La cohabitation repose largement sur la prévention : sécurisation correcte des volailles, conservation des éléments de couvert utiles à la faune, lecture fine des indices avant toute conclusion sur une prédation. Dans bien des cas, le putois est davantage un habitant invisible du territoire qu’un animal réellement problématique.
Réglementation et gestion
Réglementation et gestion
Statut légal
Le statut du putois varie selon les pays, les réglementations nationales et, dans certains cas, selon les déclinaisons locales ou administratives. Il peut être chassable, faire l’objet de mesures de régulation ou bénéficier d’un encadrement plus restrictif selon les contextes. En France, la situation doit être vérifiée à l’échelle du département et de la période considérée, car les classements et modalités peuvent évoluer.

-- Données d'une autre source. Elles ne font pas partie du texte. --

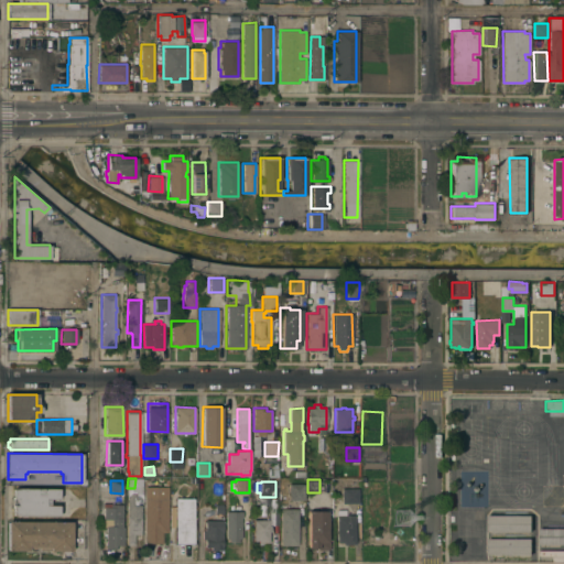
[(289,484),(304,484),(304,499),(289,499),(289,484)]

La catégorie souvent associée aux anciennes notions de nuisibles ou aux dispositifs de régulation ne doit jamais être interprétée comme un statut uniforme et permanent. Toute intervention sur l’espèce doit se faire en consultant les textes officiels à jour, les arrêtés préfectoraux applicables et les règles relatives aux périodes, aux modes de capture ou de tir, ainsi qu’aux personnes habilitées.
Dans une approche sérieuse de gestion, il est indispensable de distinguer le cadre réglementaire, l’état réel des populations locales et la nature exacte des dommages ou enjeux invoqués.
Conseils de gestion
Pour repérer le putois sur un territoire, il est judicieux de cibler les interfaces riches en couvert : haies anciennes, fossés bordés de végétation, lisières, abords de mares, ripisylves, prairies humides et dépendances agricoles peu dérangées. Les meilleurs moments pour la lecture du terrain sont souvent le lendemain d’une nuit humide, en période de sol meuble ou après une légère gelée révélant les passages. Les points de franchissement, buses, passages sous route, ruptures de clôture et entrées de terriers méritent une attention particulière.
En matière de gestion, la prudence est essentielle avant d’attribuer des dégâts au putois sans preuves solides. Une analyse rigoureuse des indices, des horaires d’attaque, des traces au sol et du mode de protection des installations évite bien des confusions avec d’autres prédateurs. La sécurisation des basses-cours par un grillage adapté, enterré ou correctement plaqué au sol, reste l’une des mesures les plus efficaces lorsque des visites opportunistes sont possibles.
Pour favoriser une meilleure connaissance de l’espèce, il est utile de conserver un maillage de haies, des bandes refuges, des fossés vivants et des zones de tranquillité. À l’inverse, l’appauvrissement du paysage, la destruction des abris et la fragmentation des déplacements réduisent ses possibilités de maintien. Dans un cadre cynégétique ou naturaliste, le suivi par indices, pièges photographiques et observations indirectes reste souvent la meilleure approche.
Anecdotes
Anecdotes
- Le putois d’Europe est l’ancêtre sauvage du furet domestique, même si les formes domestiques ont été sélectionnées de longue date par l’être humain.
- Son odeur musquée très marquée provient de glandes anales développées, utilisées dans la communication et la défense.
- Malgré sa discrétion, le putois peut parcourir plusieurs secteurs d’un même territoire en une nuit en suivant haies, fossés et lisières.
- On l’observe rarement de face en pleine journée, mais ses crottes et ses traces trahissent souvent sa présence dans un paysage pourtant familier.
- Dans certains milieux agricoles, il peut rendre un service écologique réel en limitant localement des populations de petits rongeurs.